(Opinião)
Software livre é uma comunidade de programadores e usuários em torno de programas de computador de código aberto, uma opção entre o software pago e o software gratuito, que como tudo na vida carrega seus prós e contras. Comento aqui minhas impressões e trajetória no uso dessa modalidade de software.
Uso pessoal
Comecei a usar software livre inicialmente quando percebi que softwares pagos ou com versão gratuita por tempo limitado eram muito grandes para as minhas necessidades. Instalar o Adobe Acrobat só para ler arquivos PDFs era algo que ocupava um espaço desnecessário no meu computador.
Um outro motivador é evitar vírus em meu computador. Se puder evitar de colocar em meu PC vírus vindos de software pirata, muito melhor, até porque, com a internet está cada vez mais difícil usar software pago pirateado. Além do monitoramento do software pago via internet (usar PC desconectado da web é cada vez mais raro) é muito fácil o fabricante descobrir os desbloqueadores existentes e criar bloqueios para seu software.
Não esquecendo que há softwares que são necessários para que o computador funcione de forma adequada, como anti-vírus ou restauradores de HD.
A não ser que a pessoa seja da área de TI e crie soluções próprias como guardar arquivos e programas na nuvem ou zerar e restaurar o próprio HD de tempos em tempos, softwares gratuitos para manutenção do computador são soluções limitadas. Essa categoria de software no momento é a única que acho interessante adquirir como paga, pois será usada todos os dias do ano ou sempre que o computador for ligado.
Uso profissional
Fazendo trabalho remoto, me deparei com situações onde instalar ou baixar meu software de trabalho era impossível. Aí, ao lado do software livre, entraram os softwares portáteis e com versão gratuita.
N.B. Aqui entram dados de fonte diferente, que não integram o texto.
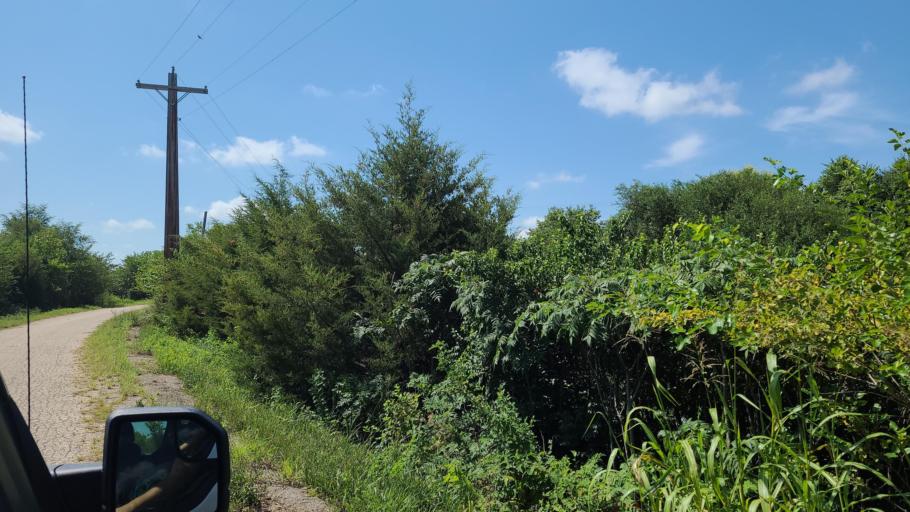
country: US
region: Kansas
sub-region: Douglas County
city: Lawrence
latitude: 38.9538
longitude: -95.1964
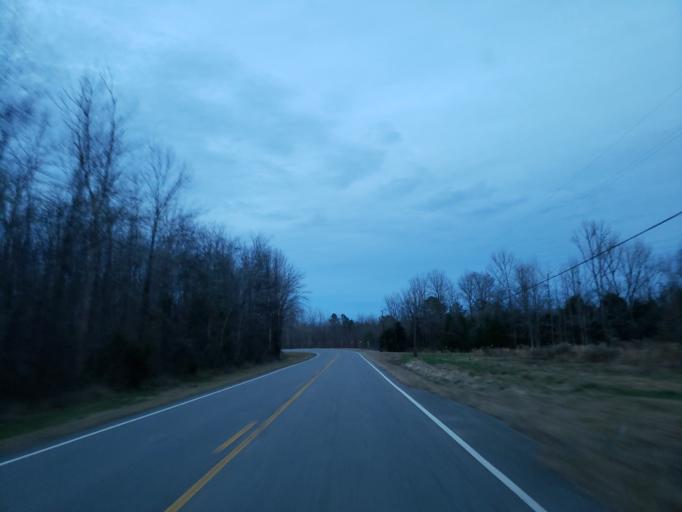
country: US
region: Alabama
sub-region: Greene County
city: Eutaw
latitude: 32.8543
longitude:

Hoje, com o software pago online ou por assinatura eu adquiro o software quando o projeto pede ou cabe no custo do cliente. Fora isso uso o software livre equivalente.
Outra questão é o fato de que o software pago pode ser de uso vitalício ou por assinatura, ambos com seus prós e contras, conforme escrevi em outro texto. Então, se o software pago não é usado 30 dias por mês, há opções ao uso de software pirata e não estou ganhando dinheiro diariamente com o software (trabalho com várias áreas do design, então não é raro eu passar o mês inteiro sem usar um editor de vídeo ou de PDF, p. ex.) adquirir ou assinar software pago é uma decisão feita "na ponta do lápis".
Conclusões
Em tempo: o fato do software livre ter uma curva de aprendizado diferente do software pago ou gratuito não significa que é um "software pior"; se você acompanhar os bons softwares livres vai ver que estes tem recursos complexos, que o software pago só incorpora mais tarde (o LINUX em relação ao Windows é o melhor exemplo). O ponto fraco do software livre é a interface de usuário, pois o desenvolvimento dela depende de investimento em dinheiro, coisa que o software livre não tem, pois é fruto de trabalho voluntário.
Assim sendo, depois de aprender o básico do software livre, suas diferenças e equivalências com o software pago, o seu uso se torna mais fácil.
Acredito no software livre assim como acredito na popularização do software modular, mas esse é um assunto para outro texto.